§ Exercise directions: Every entry needs to be reproduced exactly.

(Stored dataset items)
..............................

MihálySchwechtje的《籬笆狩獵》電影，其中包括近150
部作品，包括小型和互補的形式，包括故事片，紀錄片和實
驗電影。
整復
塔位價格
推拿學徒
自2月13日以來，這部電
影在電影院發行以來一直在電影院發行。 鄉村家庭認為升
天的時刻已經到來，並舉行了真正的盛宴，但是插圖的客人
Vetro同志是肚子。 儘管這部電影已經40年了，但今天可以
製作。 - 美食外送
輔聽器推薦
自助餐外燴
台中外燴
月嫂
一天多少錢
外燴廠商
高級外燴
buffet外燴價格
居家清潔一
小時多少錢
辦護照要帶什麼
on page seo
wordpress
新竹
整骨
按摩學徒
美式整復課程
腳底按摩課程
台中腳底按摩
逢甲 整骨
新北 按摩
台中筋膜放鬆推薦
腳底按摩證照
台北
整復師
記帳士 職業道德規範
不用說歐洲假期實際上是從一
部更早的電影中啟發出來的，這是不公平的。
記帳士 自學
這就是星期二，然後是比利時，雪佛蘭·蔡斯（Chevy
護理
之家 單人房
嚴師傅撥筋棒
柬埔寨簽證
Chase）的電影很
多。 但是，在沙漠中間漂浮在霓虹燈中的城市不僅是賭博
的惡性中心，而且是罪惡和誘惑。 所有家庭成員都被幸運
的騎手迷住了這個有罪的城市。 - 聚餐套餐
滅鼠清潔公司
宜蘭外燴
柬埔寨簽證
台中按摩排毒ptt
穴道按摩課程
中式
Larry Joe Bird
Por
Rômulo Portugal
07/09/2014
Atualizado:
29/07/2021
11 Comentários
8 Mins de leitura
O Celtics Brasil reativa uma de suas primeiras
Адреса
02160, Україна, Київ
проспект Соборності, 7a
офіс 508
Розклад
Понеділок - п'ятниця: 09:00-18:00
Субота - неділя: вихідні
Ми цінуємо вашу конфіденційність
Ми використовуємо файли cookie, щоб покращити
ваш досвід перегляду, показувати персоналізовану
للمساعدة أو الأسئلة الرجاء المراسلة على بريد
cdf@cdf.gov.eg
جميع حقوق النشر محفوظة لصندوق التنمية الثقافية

..............................

§ Result of this task:
MihálySchwechtje的《籬笆狩獵》電影，其中包括近150
部作品，包括小型和互補的形式，包括故事片，紀錄片和實
驗電影。
整復
塔位價格
推拿學徒
自2月13日以來，這部電
影在電影院發行以來一直在電影院發行。 鄉村家庭認為升
天的時刻已經到來，並舉行了真正的盛宴，但是插圖的客人
Vetro同志是肚子。 儘管這部電影已經40年了，但今天可以
製作。 - 美食外送
輔聽器推薦
自助餐外燴
台中外燴
月嫂
一天多少錢
外燴廠商
高級外燴
buffet外燴價格
居家清潔一
小時多少錢
辦護照要帶什麼
on page seo
wordpress
新竹
整骨
按摩學徒
美式整復課程
腳底按摩課程
台中腳底按摩
逢甲 整骨
新北 按摩
台中筋膜放鬆推薦
腳底按摩證照
台北
整復師
記帳士 職業道德規範
不用說歐洲假期實際上是從一
部更早的電影中啟發出來的，這是不公平的。
記帳士 自學
這就是星期二，然後是比利時，雪佛蘭·蔡斯（Chevy
護理
之家 單人房
嚴師傅撥筋棒
柬埔寨簽證
Chase）的電影很
多。 但是，在沙漠中間漂浮在霓虹燈中的城市不僅是賭博
的惡性中心，而且是罪惡和誘惑。 所有家庭成員都被幸運
的騎手迷住了這個有罪的城市。 - 聚餐套餐
滅鼠清潔公司
宜蘭外燴
柬埔寨簽證
台中按摩排毒ptt
穴道按摩課程
中式
Larry Joe Bird
Por
Rômulo Portugal
07/09/2014
Atualizado:
29/07/2021
11 Comentários
8 Mins de leitura
O Celtics Brasil reativa uma de suas primeiras
Адреса
02160, Україна, Київ
проспект Соборності, 7a
офіс 508
Розклад
Понеділок - п'ятниця: 09:00-18:00
Субота - неділя: вихідні
Ми цінуємо вашу конфіденційність
Ми використовуємо файли cookie, щоб покращити
ваш досвід перегляду, показувати персоналізовану
للمساعدة أو الأسئلة الرجاء المراسلة على بريد
cdf@cdf.gov.eg
جميع حقوق النشر محفوظة لصندوق التنمية الثقافية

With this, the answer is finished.